Com a Argentina virando Venezuela e a Venezuela virando Zimbábue, o Brasil tem em mãos – e perdeu – uma oportunidade excepcional de demonstrar ao mundo o quanto somos diferentes dessas nações inviáveis, desprovidas de justiça funcional, sistema político sadio e instituições sólidas. Era a chance de o Brasil erguer a cabeça acima da manada de países minados pelo populismo irresponsável e ser visto pela comunidade financeira internacional como referência de estabilidade, serenidade e compromisso com o desenvolvimento e o progresso social na América Latina. Mas a presidente Dilma Rousseff não percebeu o momento. Na tradicional econômica em Davos, diante de uma audiência de grandes investidores, a presidente fez um discurso redundante (“o controle da inflação e o equilíbrio das contas públicas são essenciais”; “a estabilidade da moeda é um valor central”) e insuficiente para reacender o interesse internacional pelo Brasil.

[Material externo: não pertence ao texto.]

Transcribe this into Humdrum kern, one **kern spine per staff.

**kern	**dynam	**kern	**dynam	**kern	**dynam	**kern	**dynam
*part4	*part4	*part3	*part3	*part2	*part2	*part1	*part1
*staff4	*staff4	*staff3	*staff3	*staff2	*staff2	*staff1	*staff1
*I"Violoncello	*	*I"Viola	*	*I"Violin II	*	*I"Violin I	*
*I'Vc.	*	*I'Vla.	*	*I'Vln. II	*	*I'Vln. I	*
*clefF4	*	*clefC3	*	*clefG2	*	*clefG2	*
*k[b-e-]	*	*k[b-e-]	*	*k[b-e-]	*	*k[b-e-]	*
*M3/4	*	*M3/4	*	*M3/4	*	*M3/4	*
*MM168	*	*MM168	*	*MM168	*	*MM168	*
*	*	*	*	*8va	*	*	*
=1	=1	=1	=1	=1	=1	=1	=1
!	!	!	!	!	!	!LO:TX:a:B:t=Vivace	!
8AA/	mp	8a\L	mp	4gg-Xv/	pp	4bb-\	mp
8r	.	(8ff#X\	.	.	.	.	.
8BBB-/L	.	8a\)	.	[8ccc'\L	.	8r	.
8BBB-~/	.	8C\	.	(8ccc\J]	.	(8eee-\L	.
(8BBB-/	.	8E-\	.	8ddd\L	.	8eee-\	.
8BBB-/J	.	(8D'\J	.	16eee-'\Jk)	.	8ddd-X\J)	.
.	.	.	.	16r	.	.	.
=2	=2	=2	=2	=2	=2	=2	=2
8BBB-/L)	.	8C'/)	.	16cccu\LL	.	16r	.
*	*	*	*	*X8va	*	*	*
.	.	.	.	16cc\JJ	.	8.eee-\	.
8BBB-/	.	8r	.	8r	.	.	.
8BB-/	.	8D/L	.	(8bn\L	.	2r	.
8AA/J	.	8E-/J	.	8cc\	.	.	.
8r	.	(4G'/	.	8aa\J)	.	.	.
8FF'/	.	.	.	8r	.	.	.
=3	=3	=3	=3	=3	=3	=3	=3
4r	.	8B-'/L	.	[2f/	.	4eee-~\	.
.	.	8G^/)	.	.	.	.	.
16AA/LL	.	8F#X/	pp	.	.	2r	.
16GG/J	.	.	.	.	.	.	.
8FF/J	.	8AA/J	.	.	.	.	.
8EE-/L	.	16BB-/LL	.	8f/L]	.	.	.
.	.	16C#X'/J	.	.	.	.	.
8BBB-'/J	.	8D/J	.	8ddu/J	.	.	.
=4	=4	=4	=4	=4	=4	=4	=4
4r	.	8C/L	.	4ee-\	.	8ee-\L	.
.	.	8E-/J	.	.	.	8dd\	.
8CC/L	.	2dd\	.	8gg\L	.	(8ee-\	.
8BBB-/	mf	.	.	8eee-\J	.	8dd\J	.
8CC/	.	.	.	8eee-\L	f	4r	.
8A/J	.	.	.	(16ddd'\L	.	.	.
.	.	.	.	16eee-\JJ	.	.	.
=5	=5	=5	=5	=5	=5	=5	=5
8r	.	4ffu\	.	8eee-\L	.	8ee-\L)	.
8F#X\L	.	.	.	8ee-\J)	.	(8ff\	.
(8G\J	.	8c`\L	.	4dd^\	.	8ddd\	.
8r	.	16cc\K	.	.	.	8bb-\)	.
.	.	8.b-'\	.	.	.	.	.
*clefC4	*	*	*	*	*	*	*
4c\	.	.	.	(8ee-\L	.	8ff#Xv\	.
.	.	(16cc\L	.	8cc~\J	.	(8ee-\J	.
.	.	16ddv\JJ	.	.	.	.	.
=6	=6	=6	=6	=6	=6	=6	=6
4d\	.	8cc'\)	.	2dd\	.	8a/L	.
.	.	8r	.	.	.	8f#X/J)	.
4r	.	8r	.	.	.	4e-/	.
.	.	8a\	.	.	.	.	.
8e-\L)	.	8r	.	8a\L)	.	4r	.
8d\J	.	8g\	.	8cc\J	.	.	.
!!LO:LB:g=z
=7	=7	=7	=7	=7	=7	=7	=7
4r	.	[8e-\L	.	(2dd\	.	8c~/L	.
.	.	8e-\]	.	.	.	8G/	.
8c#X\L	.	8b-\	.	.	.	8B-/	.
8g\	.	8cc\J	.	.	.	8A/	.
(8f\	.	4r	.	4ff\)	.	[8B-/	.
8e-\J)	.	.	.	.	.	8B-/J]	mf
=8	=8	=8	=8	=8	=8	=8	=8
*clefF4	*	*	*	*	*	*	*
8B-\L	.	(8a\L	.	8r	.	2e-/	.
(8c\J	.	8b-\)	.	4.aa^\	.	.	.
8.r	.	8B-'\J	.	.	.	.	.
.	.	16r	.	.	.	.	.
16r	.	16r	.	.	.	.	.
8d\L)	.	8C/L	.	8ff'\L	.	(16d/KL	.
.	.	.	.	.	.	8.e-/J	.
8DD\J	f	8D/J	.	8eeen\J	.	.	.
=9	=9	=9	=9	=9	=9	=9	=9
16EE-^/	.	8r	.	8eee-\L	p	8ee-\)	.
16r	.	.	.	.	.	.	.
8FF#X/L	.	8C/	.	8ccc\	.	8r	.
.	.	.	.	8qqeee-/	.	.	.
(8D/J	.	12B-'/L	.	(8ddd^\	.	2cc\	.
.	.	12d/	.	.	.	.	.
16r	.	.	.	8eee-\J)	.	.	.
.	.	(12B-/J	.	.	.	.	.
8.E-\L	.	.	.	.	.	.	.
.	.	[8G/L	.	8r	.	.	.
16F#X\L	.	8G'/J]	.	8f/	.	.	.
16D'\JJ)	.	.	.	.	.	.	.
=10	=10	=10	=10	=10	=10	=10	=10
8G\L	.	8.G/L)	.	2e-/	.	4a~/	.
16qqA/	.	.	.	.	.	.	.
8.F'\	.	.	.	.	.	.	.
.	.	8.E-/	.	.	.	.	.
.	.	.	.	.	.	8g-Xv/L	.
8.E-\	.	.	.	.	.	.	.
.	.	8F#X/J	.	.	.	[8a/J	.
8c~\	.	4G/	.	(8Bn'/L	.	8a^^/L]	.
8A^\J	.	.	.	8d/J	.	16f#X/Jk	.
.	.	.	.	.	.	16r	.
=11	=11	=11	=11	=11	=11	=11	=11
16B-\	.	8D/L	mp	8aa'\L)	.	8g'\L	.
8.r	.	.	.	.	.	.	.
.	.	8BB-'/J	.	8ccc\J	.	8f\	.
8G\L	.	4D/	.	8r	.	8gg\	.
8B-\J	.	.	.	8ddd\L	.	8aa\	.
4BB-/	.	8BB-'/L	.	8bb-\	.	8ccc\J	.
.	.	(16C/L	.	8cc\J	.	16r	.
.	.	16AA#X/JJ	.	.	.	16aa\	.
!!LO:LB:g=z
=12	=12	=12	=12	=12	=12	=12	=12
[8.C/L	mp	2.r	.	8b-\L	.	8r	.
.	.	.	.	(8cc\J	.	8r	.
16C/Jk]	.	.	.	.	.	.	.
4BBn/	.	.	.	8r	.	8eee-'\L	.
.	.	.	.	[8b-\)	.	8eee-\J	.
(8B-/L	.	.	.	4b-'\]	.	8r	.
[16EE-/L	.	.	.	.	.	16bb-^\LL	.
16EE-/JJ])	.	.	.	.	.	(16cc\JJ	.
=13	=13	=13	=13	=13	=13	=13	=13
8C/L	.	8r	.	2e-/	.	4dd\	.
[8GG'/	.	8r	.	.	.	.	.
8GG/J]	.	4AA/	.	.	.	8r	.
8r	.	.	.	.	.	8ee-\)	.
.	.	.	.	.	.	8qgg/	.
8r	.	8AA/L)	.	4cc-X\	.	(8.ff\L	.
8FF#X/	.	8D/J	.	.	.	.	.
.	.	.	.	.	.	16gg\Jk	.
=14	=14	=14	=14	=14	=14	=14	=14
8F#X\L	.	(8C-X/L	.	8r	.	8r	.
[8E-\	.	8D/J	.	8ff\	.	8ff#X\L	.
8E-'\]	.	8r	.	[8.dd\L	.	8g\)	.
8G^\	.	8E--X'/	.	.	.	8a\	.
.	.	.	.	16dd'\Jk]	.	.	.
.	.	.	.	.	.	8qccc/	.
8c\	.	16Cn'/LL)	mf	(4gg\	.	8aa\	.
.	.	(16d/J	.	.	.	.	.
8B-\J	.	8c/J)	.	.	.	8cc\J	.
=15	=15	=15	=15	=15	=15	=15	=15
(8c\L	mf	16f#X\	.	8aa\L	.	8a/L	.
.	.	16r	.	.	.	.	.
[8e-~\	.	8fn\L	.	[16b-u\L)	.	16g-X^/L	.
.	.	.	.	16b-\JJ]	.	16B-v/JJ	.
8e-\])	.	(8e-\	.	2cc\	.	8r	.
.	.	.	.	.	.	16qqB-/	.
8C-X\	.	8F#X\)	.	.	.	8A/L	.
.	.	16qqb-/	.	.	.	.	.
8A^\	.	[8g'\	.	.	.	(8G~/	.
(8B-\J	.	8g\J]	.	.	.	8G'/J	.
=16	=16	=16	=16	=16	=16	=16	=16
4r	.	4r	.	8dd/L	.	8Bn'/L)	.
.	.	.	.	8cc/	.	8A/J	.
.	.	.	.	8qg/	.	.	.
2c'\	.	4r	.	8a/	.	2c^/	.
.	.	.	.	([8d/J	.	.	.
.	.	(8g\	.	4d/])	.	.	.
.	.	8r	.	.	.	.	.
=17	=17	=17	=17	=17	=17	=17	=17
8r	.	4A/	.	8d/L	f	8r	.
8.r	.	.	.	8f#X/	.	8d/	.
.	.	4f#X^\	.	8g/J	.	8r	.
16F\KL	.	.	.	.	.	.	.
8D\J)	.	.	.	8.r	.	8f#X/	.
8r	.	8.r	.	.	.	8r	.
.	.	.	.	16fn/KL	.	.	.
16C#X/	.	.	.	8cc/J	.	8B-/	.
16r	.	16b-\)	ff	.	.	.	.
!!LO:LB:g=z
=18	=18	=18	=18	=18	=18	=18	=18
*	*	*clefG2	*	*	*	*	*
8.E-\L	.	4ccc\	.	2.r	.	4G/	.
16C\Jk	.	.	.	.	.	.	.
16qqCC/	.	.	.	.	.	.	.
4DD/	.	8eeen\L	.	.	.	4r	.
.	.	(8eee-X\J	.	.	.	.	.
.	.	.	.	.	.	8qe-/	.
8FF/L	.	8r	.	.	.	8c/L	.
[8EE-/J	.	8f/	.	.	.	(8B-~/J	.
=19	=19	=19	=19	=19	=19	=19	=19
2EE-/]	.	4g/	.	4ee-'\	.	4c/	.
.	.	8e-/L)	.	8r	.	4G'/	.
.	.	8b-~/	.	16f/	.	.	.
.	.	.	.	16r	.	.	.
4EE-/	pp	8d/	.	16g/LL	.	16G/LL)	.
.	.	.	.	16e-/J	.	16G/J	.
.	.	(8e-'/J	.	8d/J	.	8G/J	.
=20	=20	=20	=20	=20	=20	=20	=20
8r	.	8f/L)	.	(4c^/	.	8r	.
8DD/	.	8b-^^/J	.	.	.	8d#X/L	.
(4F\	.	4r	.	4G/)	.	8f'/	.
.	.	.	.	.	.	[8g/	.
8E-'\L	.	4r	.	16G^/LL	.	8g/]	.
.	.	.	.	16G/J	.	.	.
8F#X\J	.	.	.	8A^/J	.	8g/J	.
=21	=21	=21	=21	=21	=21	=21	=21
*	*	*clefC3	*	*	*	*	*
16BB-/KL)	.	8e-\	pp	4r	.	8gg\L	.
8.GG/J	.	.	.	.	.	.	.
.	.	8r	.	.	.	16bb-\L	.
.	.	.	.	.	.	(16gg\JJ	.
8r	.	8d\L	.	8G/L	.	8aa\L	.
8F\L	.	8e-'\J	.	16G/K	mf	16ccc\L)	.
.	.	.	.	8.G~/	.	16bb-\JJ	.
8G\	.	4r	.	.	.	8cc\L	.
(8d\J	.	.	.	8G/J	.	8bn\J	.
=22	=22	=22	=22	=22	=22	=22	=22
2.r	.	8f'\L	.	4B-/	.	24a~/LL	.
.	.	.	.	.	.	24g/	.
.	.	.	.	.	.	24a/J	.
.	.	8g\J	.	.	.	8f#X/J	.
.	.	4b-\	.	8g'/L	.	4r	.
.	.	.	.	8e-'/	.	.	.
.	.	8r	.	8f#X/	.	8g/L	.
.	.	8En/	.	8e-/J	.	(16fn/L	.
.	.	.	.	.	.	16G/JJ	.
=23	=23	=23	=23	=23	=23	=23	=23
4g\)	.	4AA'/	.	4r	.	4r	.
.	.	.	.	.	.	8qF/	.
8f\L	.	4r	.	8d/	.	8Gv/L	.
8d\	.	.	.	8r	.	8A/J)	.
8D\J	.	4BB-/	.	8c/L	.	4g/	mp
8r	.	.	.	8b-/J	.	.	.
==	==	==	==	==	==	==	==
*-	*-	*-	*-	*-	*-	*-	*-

Depois de uma controversa escala em Portugal, Dilma voou
para Cuba, onde confraternizou com a gerontocracia comunista. Uma
reportagem desta edição de VEJA mostra como a emissão desses sinais
desconexos prejudica a imagem do Brasil, que nada tem a ganhar com a
presença de Dilma na inauguração de um porto cubano feito, sob contrato
secreto, com dinheiros dos contribuintes brasileiros. Muito dinheiro:
682 milhões de dólares. Isso tudo depois que a Sunrise, a maior trading
de importação da China, anunciou o cancelamento da importação de 2
milhões de toneladas de soja do Brasil por causa de atrasos provocados
pelo congestionamento no embarque em nossos portos. São fatos tão
desastrosos que até a sonolenta oposição brasileira se sentiu
revigorada. O senador Aécio Neves resumiu a situação: “finalmente a
presidente Dilma inaugurou sua primeira grande obra. Pena que não foi no
Brasil”.
Antes se dizia, com metáfora gasta, mas válida, que o
Brasil deveria deixar de querer ser o primeiro vagão do Terceiro Mundo
para se concentrar em ser o último do Primeiro Mundo. Somos percebidos
hoje como um país de menor potencial do que a Colômbia, o Chile, o
México e até o Peru. O contraste mais marcante entre o Brasil e esses
novos tigres latino-americanos não está apenas no desempenho econômico. A
diferença não é de grau. É de natureza. Colômbia, Chile, México e Peru,
sejam seus presidentes mais à direita ou mais à esquerda, pouco
importa, abandonaram a pesada carga de atraso que historicamente
carregavam para se inserir na corrente civilizatória baseada na economia
de mercado como o grande motor do desenvolvimento. O governo
brasileiro, no entanto, insiste em flertar com o abismo.